Available data.
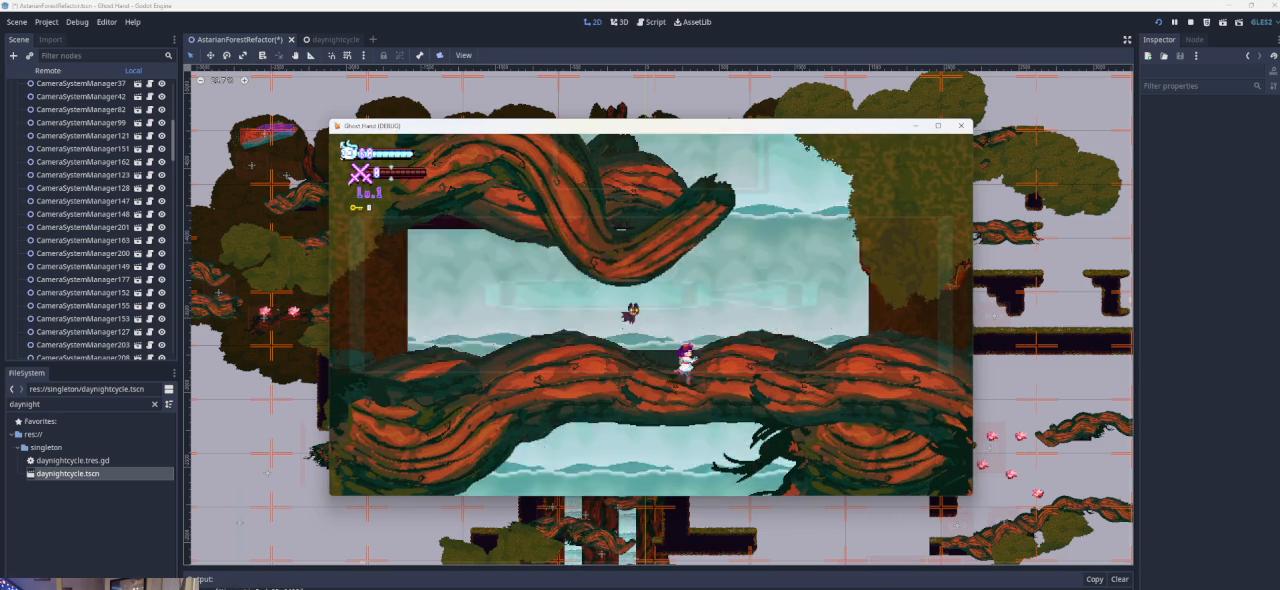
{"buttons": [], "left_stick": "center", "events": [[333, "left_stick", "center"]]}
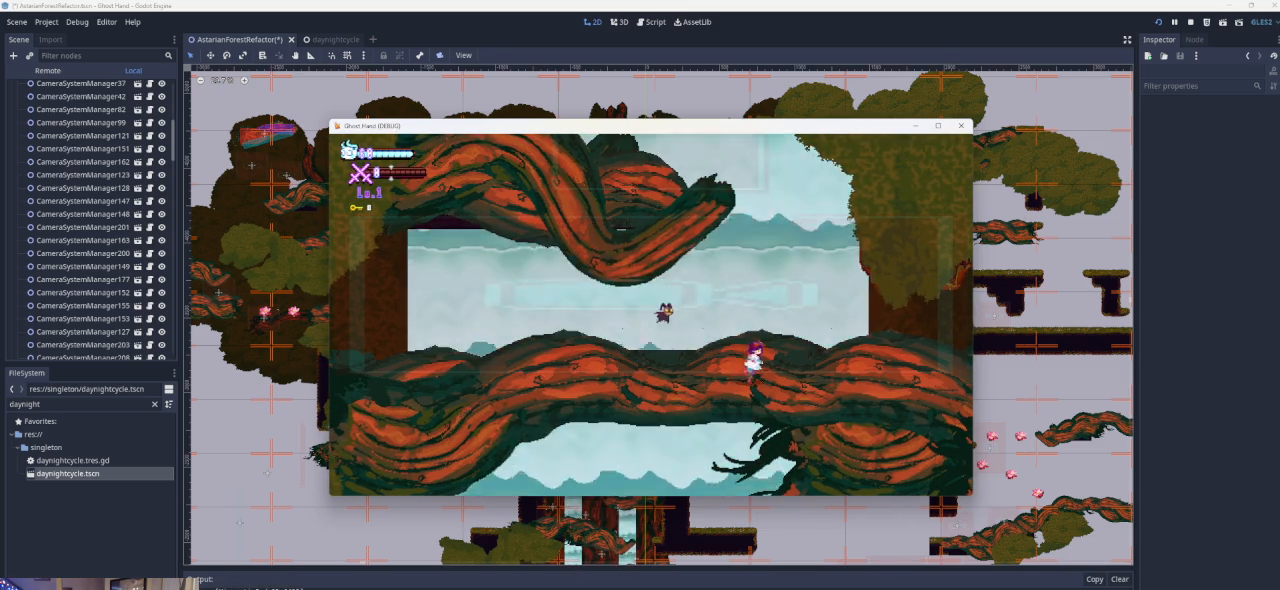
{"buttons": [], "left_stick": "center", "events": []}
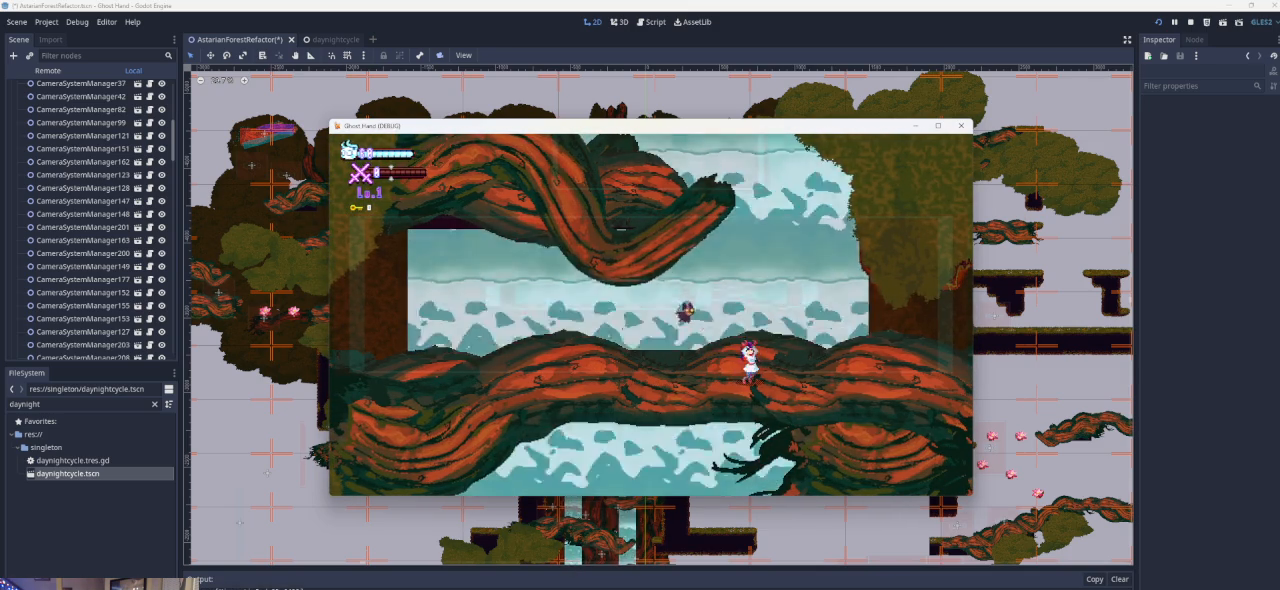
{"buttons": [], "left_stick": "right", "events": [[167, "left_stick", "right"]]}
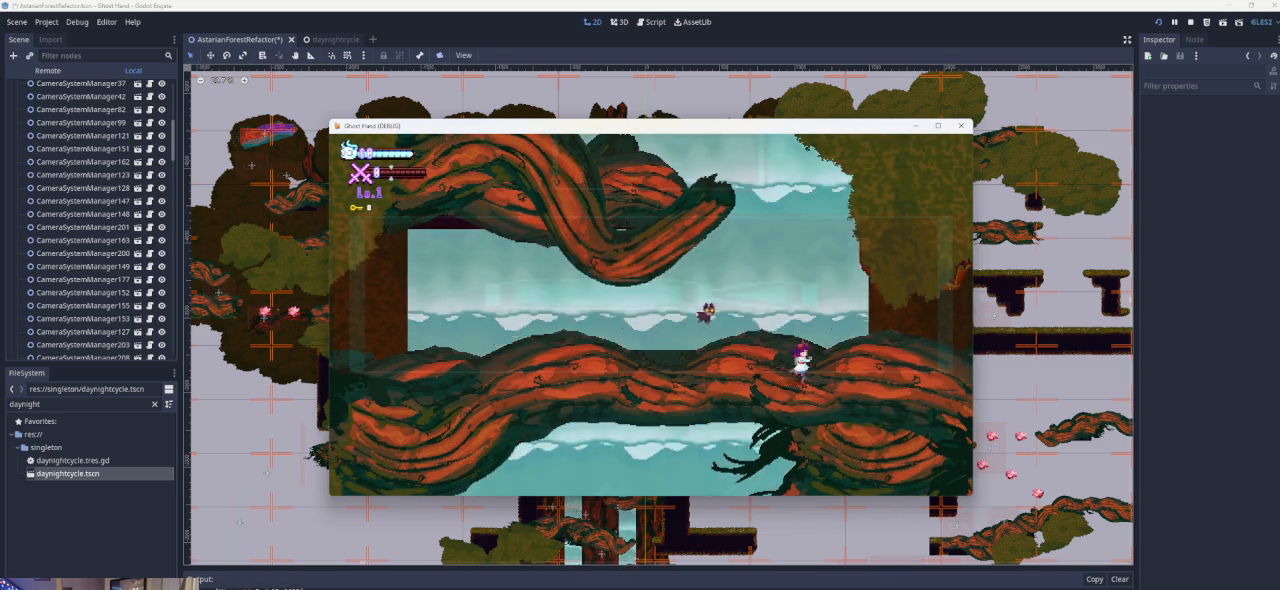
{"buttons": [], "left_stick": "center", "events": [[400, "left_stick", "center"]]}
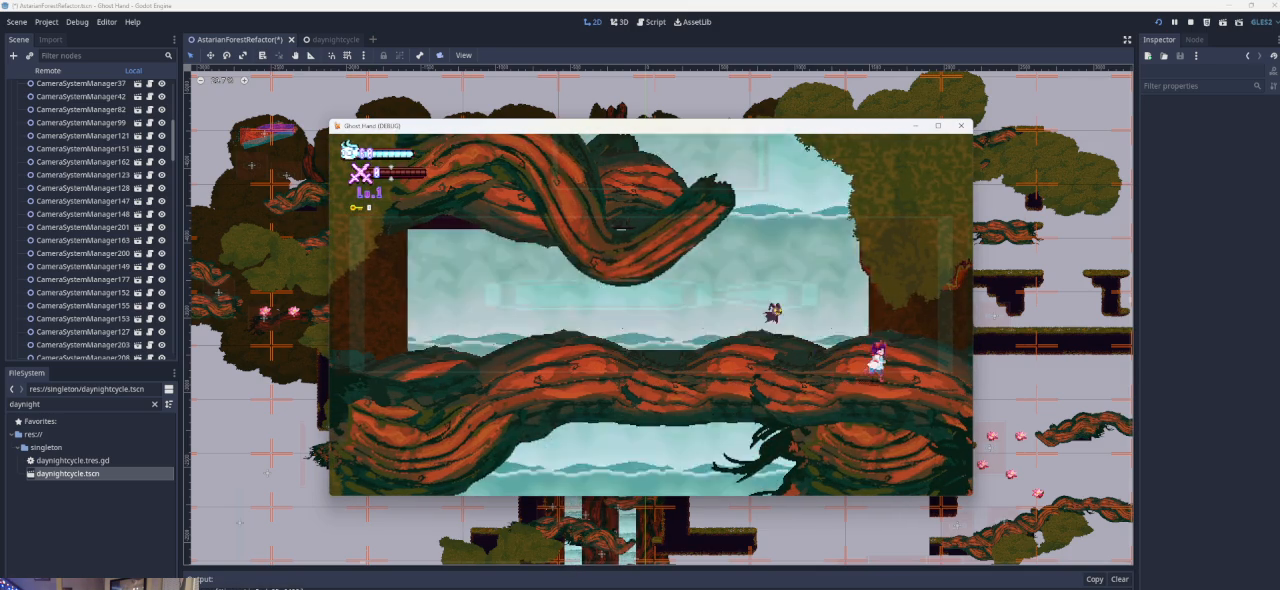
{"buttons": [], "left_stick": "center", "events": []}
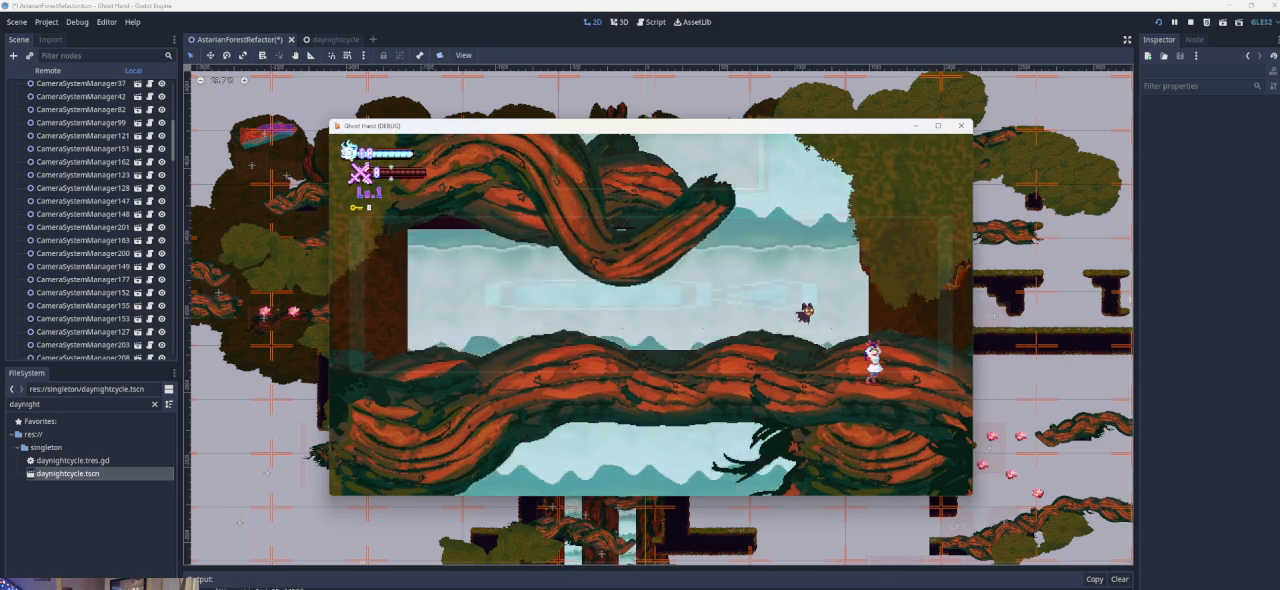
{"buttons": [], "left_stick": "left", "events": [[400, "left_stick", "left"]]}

What the exercise asks.
Wherever a line of the records above contains the string "center", copy that line out.

Response area.
{"buttons": [], "left_stick": "center", "events": [[333, "left_stick", "center"]]}
{"buttons": [], "left_stick": "center", "events": []}
{"buttons": [], "left_stick": "center", "events": [[400, "left_stick", "center"]]}
{"buttons": [], "left_stick": "center", "events": []}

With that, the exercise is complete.